Raw data >>
+===+

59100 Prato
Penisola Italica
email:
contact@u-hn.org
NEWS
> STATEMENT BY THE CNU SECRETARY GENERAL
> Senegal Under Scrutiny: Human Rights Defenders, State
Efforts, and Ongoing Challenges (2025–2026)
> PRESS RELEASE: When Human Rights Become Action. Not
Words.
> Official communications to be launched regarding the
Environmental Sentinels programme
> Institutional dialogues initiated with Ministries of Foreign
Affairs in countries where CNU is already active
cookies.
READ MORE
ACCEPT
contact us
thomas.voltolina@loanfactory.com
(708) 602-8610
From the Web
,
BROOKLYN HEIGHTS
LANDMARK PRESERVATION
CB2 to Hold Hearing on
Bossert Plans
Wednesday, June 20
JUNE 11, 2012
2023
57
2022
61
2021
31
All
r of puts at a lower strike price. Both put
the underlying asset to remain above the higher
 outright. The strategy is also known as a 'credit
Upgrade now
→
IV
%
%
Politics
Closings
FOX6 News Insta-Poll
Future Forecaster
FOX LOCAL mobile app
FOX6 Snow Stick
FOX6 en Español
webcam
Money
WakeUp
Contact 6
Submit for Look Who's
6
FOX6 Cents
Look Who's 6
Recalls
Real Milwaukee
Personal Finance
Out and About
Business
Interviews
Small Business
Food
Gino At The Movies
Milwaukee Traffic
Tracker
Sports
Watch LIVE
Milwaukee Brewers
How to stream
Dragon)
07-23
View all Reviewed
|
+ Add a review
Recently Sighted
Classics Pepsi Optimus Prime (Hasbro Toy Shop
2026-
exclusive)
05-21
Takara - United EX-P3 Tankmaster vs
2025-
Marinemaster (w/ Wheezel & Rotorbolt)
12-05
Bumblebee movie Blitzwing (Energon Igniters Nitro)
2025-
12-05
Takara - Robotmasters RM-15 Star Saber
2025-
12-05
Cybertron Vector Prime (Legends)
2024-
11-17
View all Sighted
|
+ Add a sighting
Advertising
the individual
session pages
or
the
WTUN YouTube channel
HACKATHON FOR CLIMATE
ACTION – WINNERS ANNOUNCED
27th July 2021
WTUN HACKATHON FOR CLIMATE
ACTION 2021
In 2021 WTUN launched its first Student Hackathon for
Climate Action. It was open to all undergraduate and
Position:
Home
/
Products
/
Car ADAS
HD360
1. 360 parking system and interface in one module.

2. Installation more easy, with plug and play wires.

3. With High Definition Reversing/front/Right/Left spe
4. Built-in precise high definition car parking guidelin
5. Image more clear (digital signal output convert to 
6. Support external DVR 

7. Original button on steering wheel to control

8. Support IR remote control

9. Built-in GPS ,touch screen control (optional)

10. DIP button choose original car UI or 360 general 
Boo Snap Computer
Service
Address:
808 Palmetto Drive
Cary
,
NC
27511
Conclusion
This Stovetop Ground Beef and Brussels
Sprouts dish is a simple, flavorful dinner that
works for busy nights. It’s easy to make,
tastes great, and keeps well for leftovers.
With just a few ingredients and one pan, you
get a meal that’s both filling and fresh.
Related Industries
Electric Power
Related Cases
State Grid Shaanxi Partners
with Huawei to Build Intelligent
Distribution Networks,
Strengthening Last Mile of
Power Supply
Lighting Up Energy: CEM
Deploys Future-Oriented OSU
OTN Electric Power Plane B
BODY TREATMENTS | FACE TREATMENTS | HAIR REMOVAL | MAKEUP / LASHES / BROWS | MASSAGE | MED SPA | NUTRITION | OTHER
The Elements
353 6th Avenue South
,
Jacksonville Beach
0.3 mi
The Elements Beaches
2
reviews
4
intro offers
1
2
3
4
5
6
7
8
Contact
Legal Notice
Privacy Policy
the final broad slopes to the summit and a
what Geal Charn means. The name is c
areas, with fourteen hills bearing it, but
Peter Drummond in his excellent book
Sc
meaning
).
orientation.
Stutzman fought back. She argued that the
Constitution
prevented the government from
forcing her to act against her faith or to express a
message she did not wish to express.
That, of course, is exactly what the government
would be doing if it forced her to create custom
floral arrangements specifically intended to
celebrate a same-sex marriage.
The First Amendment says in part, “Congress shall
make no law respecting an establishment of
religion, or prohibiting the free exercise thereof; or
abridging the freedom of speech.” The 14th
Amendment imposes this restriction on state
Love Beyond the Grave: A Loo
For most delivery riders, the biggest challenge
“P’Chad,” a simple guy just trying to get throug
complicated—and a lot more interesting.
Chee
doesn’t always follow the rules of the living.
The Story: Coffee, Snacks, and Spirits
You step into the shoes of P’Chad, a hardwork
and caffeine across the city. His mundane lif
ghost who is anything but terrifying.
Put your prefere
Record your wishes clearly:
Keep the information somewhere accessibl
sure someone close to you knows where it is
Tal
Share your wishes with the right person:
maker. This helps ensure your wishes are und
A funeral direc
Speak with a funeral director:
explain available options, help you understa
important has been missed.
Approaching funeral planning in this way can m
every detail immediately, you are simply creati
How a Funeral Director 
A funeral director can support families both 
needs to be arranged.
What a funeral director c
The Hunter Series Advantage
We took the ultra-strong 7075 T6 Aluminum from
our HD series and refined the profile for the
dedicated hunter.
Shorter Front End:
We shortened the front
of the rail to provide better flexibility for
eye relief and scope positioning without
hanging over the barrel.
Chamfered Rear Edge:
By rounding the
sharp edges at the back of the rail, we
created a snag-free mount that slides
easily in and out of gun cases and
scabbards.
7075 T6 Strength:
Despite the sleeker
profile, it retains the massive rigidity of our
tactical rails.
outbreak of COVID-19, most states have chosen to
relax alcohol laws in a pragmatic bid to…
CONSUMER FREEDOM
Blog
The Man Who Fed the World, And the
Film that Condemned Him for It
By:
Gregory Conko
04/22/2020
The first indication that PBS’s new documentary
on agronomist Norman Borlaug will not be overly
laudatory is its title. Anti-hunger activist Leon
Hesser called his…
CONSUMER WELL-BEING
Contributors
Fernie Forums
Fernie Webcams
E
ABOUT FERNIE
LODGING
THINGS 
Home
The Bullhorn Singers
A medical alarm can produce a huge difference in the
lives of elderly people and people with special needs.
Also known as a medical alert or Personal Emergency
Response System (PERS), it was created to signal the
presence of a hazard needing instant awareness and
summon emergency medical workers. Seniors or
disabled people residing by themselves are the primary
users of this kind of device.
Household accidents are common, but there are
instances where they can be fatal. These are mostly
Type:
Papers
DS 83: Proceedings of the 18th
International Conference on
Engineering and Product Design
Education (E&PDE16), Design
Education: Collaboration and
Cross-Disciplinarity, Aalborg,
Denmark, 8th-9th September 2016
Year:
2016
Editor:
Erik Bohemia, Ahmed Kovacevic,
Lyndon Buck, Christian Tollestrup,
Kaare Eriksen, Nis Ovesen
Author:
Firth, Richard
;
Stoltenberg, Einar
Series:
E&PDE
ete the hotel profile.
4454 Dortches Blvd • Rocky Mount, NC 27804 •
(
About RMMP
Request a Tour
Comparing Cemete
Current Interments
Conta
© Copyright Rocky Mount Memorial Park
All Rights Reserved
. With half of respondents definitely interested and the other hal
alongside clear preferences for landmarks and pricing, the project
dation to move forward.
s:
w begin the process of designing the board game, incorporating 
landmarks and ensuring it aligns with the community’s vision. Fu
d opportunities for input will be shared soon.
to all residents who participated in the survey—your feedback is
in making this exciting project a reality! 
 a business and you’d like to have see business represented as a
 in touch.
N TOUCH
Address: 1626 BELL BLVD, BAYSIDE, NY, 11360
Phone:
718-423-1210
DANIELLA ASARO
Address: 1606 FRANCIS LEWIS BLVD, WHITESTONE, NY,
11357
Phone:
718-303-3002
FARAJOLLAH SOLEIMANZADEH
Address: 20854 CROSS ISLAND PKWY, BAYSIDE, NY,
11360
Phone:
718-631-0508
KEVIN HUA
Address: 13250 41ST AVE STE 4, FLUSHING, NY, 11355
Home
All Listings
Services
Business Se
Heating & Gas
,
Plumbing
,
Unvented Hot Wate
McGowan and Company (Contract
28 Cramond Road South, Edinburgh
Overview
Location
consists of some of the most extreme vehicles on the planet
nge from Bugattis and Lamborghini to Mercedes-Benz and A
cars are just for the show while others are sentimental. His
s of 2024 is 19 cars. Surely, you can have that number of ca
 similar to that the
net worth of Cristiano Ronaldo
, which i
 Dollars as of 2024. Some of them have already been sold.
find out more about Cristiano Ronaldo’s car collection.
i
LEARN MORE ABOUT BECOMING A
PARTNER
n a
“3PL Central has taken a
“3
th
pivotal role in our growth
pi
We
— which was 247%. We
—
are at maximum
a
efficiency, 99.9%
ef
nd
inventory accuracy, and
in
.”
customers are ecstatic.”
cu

+===+

How to complete this task >> Revise the stretch of the records from the line containing "8. Support IR remote control" through the line containing "9. Built-in GPS", changing "touch screen" to "touchscreen" and keeping everything else the same.

Response to this task >>
8. Support IR remote control

9. Built-in GPS ,touchscreen control (optional)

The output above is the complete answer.